▶ To do
Copy the items below, putting "gatherers" wherever "collectors" appears and changing nothing else.

▶ Records shown
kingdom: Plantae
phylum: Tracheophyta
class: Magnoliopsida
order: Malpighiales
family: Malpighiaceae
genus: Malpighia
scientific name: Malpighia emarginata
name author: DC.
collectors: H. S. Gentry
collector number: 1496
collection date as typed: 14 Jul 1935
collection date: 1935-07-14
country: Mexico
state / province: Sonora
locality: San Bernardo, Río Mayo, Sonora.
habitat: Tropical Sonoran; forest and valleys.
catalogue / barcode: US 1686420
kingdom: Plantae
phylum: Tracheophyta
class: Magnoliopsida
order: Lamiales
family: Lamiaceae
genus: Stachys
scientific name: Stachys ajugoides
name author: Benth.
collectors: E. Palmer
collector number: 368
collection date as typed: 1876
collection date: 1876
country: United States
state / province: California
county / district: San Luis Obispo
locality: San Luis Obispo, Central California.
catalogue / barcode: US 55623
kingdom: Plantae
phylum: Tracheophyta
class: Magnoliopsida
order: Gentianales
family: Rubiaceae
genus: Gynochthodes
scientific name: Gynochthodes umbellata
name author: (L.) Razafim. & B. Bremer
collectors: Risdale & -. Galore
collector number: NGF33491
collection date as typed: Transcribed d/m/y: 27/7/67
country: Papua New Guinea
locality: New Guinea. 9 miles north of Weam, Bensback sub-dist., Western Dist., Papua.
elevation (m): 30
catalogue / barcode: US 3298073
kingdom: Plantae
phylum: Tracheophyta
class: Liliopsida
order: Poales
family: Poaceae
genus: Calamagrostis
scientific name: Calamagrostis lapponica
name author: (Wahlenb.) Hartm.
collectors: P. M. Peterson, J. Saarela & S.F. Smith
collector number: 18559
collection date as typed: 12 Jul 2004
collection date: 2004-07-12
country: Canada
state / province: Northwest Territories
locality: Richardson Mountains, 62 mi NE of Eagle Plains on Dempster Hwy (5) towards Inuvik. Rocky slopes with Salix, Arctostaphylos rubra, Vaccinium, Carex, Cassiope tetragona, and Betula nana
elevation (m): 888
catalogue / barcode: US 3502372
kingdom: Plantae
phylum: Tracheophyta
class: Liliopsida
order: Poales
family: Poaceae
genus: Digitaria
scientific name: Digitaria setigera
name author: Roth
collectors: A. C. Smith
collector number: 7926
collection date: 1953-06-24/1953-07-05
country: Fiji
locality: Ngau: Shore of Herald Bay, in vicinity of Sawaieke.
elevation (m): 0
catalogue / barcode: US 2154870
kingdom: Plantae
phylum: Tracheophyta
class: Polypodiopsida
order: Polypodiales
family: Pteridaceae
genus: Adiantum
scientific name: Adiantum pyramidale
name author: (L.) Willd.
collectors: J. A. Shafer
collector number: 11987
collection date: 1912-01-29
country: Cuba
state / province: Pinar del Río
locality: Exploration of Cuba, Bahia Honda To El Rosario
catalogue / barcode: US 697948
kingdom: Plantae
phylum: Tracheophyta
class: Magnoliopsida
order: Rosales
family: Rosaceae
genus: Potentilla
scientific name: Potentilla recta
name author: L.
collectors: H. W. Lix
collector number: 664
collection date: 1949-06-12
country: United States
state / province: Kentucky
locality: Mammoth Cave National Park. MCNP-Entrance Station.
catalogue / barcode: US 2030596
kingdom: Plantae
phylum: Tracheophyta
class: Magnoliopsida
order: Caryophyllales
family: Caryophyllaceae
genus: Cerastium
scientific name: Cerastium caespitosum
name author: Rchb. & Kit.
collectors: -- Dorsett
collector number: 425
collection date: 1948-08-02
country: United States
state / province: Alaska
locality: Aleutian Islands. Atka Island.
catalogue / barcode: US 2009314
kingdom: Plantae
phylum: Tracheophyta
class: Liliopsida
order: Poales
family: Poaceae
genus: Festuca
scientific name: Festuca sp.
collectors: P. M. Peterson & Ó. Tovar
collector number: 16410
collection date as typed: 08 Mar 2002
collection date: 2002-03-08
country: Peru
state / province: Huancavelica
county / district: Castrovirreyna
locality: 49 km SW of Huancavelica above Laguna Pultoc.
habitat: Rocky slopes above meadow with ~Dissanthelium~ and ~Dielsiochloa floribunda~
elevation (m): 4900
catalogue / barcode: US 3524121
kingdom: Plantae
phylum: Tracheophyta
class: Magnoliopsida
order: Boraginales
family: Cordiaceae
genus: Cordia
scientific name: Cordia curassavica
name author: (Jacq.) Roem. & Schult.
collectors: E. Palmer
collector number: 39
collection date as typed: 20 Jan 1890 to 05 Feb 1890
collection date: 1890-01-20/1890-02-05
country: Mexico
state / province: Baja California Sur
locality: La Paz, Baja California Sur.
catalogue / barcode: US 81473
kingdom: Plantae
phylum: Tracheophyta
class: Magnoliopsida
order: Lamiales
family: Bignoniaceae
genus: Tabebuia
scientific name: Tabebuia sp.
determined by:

▶ Completed task
kingdom: Plantae
phylum: Tracheophyta
class: Magnoliopsida
order: Malpighiales
family: Malpighiaceae
genus: Malpighia
scientific name: Malpighia emarginata
name author: DC.
gatherers: H. S. Gentry
collector number: 1496
collection date as typed: 14 Jul 1935
collection date: 1935-07-14
country: Mexico
state / province: Sonora
locality: San Bernardo, Río Mayo, Sonora.
habitat: Tropical Sonoran; forest and valleys.
catalogue / barcode: US 1686420
kingdom: Plantae
phylum: Tracheophyta
class: Magnoliopsida
order: Lamiales
family: Lamiaceae
genus: Stachys
scientific name: Stachys ajugoides
name author: Benth.
gatherers: E. Palmer
collector number: 368
collection date as typed: 1876
collection date: 1876
country: United States
state / province: California
county / district: San Luis Obispo
locality: San Luis Obispo, Central California.
catalogue / barcode: US 55623
kingdom: Plantae
phylum: Tracheophyta
class: Magnoliopsida
order: Gentianales
family: Rubiaceae
genus: Gynochthodes
scientific name: Gynochthodes umbellata
name author: (L.) Razafim. & B. Bremer
gatherers: Risdale & -. Galore
collector number: NGF33491
collection date as typed: Transcribed d/m/y: 27/7/67
country: Papua New Guinea
locality: New Guinea. 9 miles north of Weam, Bensback sub-dist., Western Dist., Papua.
elevation (m): 30
catalogue / barcode: US 3298073
kingdom: Plantae
phylum: Tracheophyta
class: Liliopsida
order: Poales
family: Poaceae
genus: Calamagrostis
scientific name: Calamagrostis lapponica
name author: (Wahlenb.) Hartm.
gatherers: P. M. Peterson, J. Saarela & S.F. Smith
collector number: 18559
collection date as typed: 12 Jul 2004
collection date: 2004-07-12
country: Canada
state / province: Northwest Territories
locality: Richardson Mountains, 62 mi NE of Eagle Plains on Dempster Hwy (5) towards Inuvik. Rocky slopes with Salix, Arctostaphylos rubra, Vaccinium, Carex, Cassiope tetragona, and Betula nana
elevation (m): 888
catalogue / barcode: US 3502372
kingdom: Plantae
phylum: Tracheophyta
class: Liliopsida
order: Poales
family: Poaceae
genus: Digitaria
scientific name: Digitaria setigera
name author: Roth
gatherers: A. C. Smith
collector number: 7926
collection date: 1953-06-24/1953-07-05
country: Fiji
locality: Ngau: Shore of Herald Bay, in vicinity of Sawaieke.
elevation (m): 0
catalogue / barcode: US 2154870
kingdom: Plantae
phylum: Tracheophyta
class: Polypodiopsida
order: Polypodiales
family: Pteridaceae
genus: Adiantum
scientific name: Adiantum pyramidale
name author: (L.) Willd.
gatherers: J. A. Shafer
collector number: 11987
collection date: 1912-01-29
country: Cuba
state / province: Pinar del Río
locality: Exploration of Cuba, Bahia Honda To El Rosario
catalogue / barcode: US 697948
kingdom: Plantae
phylum: Tracheophyta
class: Magnoliopsida
order: Rosales
family: Rosaceae
genus: Potentilla
scientific name: Potentilla recta
name author: L.
gatherers: H. W. Lix
collector number: 664
collection date: 1949-06-12
country: United States
state / province: Kentucky
locality: Mammoth Cave National Park. MCNP-Entrance Station.
catalogue / barcode: US 2030596
kingdom: Plantae
phylum: Tracheophyta
class: Magnoliopsida
order: Caryophyllales
family: Caryophyllaceae
genus: Cerastium
scientific name: Cerastium caespitosum
name author: Rchb. & Kit.
gatherers: -- Dorsett
collector number: 425
collection date: 1948-08-02
country: United States
state / province: Alaska
locality: Aleutian Islands. Atka Island.
catalogue / barcode: US 2009314
kingdom: Plantae
phylum: Tracheophyta
class: Liliopsida
order: Poales
family: Poaceae
genus: Festuca
scientific name: Festuca sp.
gatherers: P. M. Peterson & Ó. Tovar
collector number: 16410
collection date as typed: 08 Mar 2002
collection date: 2002-03-08
country: Peru
state / province: Huancavelica
county / district: Castrovirreyna
locality: 49 km SW of Huancavelica above Laguna Pultoc.
habitat: Rocky slopes above meadow with ~Dissanthelium~ and ~Dielsiochloa floribunda~
elevation (m): 4900
catalogue / barcode: US 3524121
kingdom: Plantae
phylum: Tracheophyta
class: Magnoliopsida
order: Boraginales
family: Cordiaceae
genus: Cordia
scientific name: Cordia curassavica
name author: (Jacq.) Roem. & Schult.
gatherers: E. Palmer
collector number: 39
collection date as typed: 20 Jan 1890 to 05 Feb 1890
collection date: 1890-01-20/1890-02-05
country: Mexico
state / province: Baja California Sur
locality: La Paz, Baja California Sur.
catalogue / barcode: US 81473
kingdom: Plantae
phylum: Tracheophyta
class: Magnoliopsida
order: Lamiales
family: Bignoniaceae
genus: Tabebuia
scientific name: Tabebuia sp.
determined by:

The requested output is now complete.